Dan Bryk Honest Asshole

BY Mike BeggsPublished Nov 17, 2016

"What Canadian music needs is a rigorous smarty," Dan Bryk muses. On his provocative, and much-delayed Scratchie debut Lovers Leap (on Teenage USA in Canada), this caustic computer geek from Mississauga is working on it. Bryk is nothing if not extra large — from his size 40 jeans, to his piano-driven pop melodies, to his opinions (on the "evil cartel that runs the music business," the "leverage boyfriend/girlfriend theory" within the Toronto rock scene, etc.), to his love/hate of himself. This is a man who called his 1995 indie disc Asshole.

On Lovers Leap, he lays out the particulars of his private life in the Billy Bragg/Loudon Wainright III tradition — when not crooning elegies to highways that never got built ("Spadina Expressway"). "I Love You Goodbye" is the catchiest bit of candour you'll hear this year, while the falling-apart falsetto on "Memo To Myself" marks his coming of age.

"It's a break-up record, like [Dylan's] Blood On The Tracks, [Costello's] King Of America, or [Richard and Linda Thompson's] Shoot Out The Lights," says the 30-year-old Bryk. "It's tough. You're always balancing your own self-interest for the sake of art. And sometimes I worry that songwriting is the only place where I can be really honest."

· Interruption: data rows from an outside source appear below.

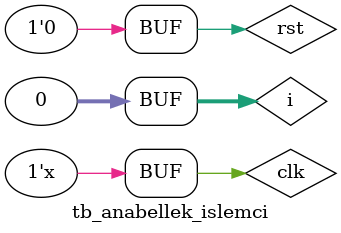
<source format=v>
`timescale 1ns / 1ps
`define BELLEK_ADRES    32'h8000_0000
`define VERI_BIT        32
`define ADRES_BIT       32
`define YAZMAC_SAYISI   32

module tb_anabellek_islemci(

    );
    
reg clk;   // input for iþlemci and memory
reg rst;
wire [`ADRES_BIT-1:0] bellek_adres;  // output for iþlemci input for memory
reg [`VERI_BIT-1:0] bellek_oku_veri;  // input for iþlemci output for memory
wire  [`VERI_BIT-1:0] oku_veri;
wire [`VERI_BIT-1:0] bellek_yaz_veri; // output fot iþlemci input for memory
wire bellek_yaz;
   
   
islemci processor (
    .clk(clk),
    .rst(rst),
    .bellek_adres(bellek_adres),
    .bellek_oku_veri(oku_veri),
    .bellek_yaz_veri(bellek_yaz_veri),
    .bellek_yaz(bellek_yaz)
);


anabellek memory(
    .clk(clk),
    .adres(bellek_adres),
    .oku_veri(oku_veri),
    .yaz_veri(bellek_yaz_veri),
    .yaz_gecerli(bellek_yaz)

);
  
always begin
    clk=~clk;
    #5;
end

integer i=0;
initial begin
   
    clk = 0;
    
    rst=1;
    #30;
    rst=0;    
    
    
    
    
    
    
    
        
end
    
    
endmodule

</source>
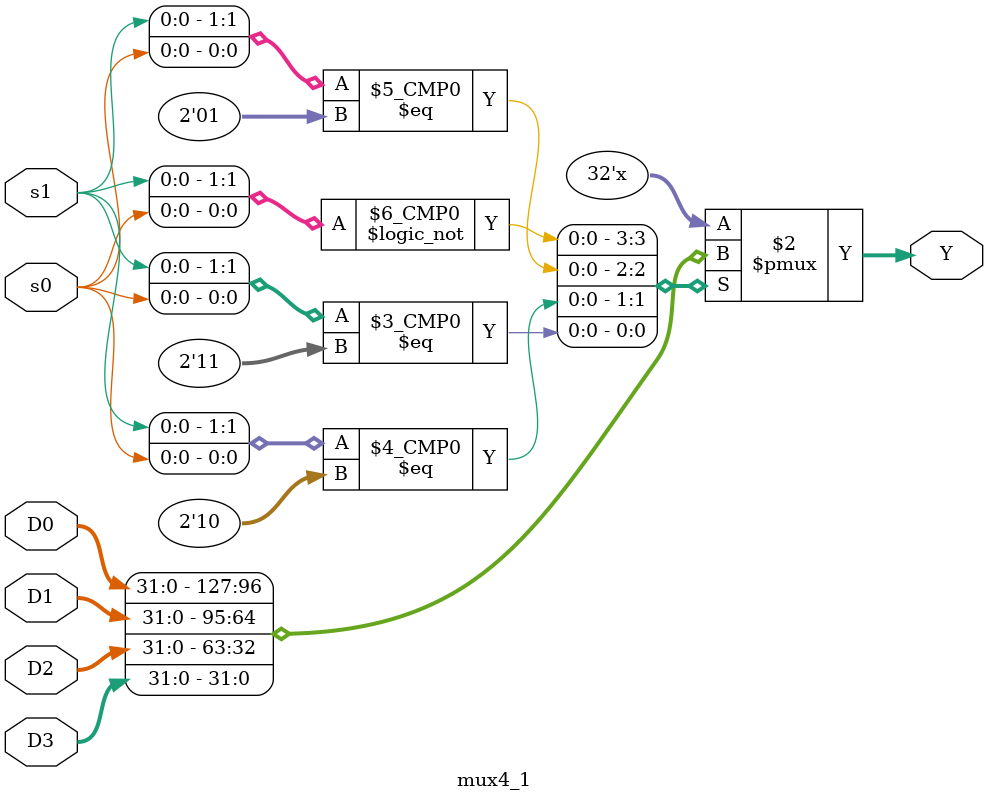
<source format=v>
module mux4_1 ( D0, D1, D2, D3, s0, s1, Y);

parameter width = 32;

input [width-1:0] D0, D1, D2, D3;
input s1, s0;
output reg [width-1:0] Y;


always @( D0 or D1 or D2 or D3 or s1, s1)
begin
	case ({s1, s0})
		2'b00 : Y <= D0;
		2'b01 : Y <= D1;
		2'b10 : Y <= D2;
		2'b11 : Y <= D3;
	endcase
end

endmodule

</source>
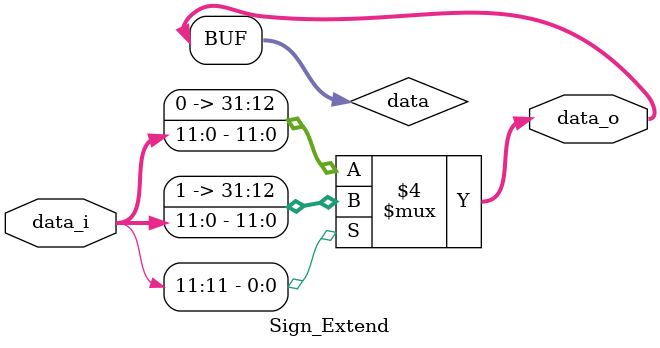
<source format=v>
module Sign_Extend
(
    data_i,
    data_o 
);

input [11:0] data_i;
output [31:0] data_o;
reg [31:0] data;
assign data_o= data;
always @ (*) begin
    if (data_i[11]==1'b1) begin
        data={{20{1'b1}}, data_i};
    end
    else begin
        data={{20{1'b0}}, data_i};
    end
end

endmodule
</source>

But does the art make the asshole, or the asshole make the art? "I think it's both," he adds. "Part of it is a willingness to say things that most people wouldn't say, and part is autobiography or self-therapy. People get mad at me, when they figure stuff is about them. That's fair, but it's kind of a first-person record — very much so."
The amiable Bryk has also taken some flak for being a "careerist" — foisting his demo off on his idols, including Fountains Of Wayne's Adam Schlesinger (a partner in Scratchie, along with ex-Smashing Pumpkins James Iha, and D'Arcy). "What the fuck else am I going to do? [The industry] is designed to keep people who aren't making the processed-cheese type of product out of the loop," he rants. "In a business where there's no A&R to speak of, the best you can do is let other artists know about it."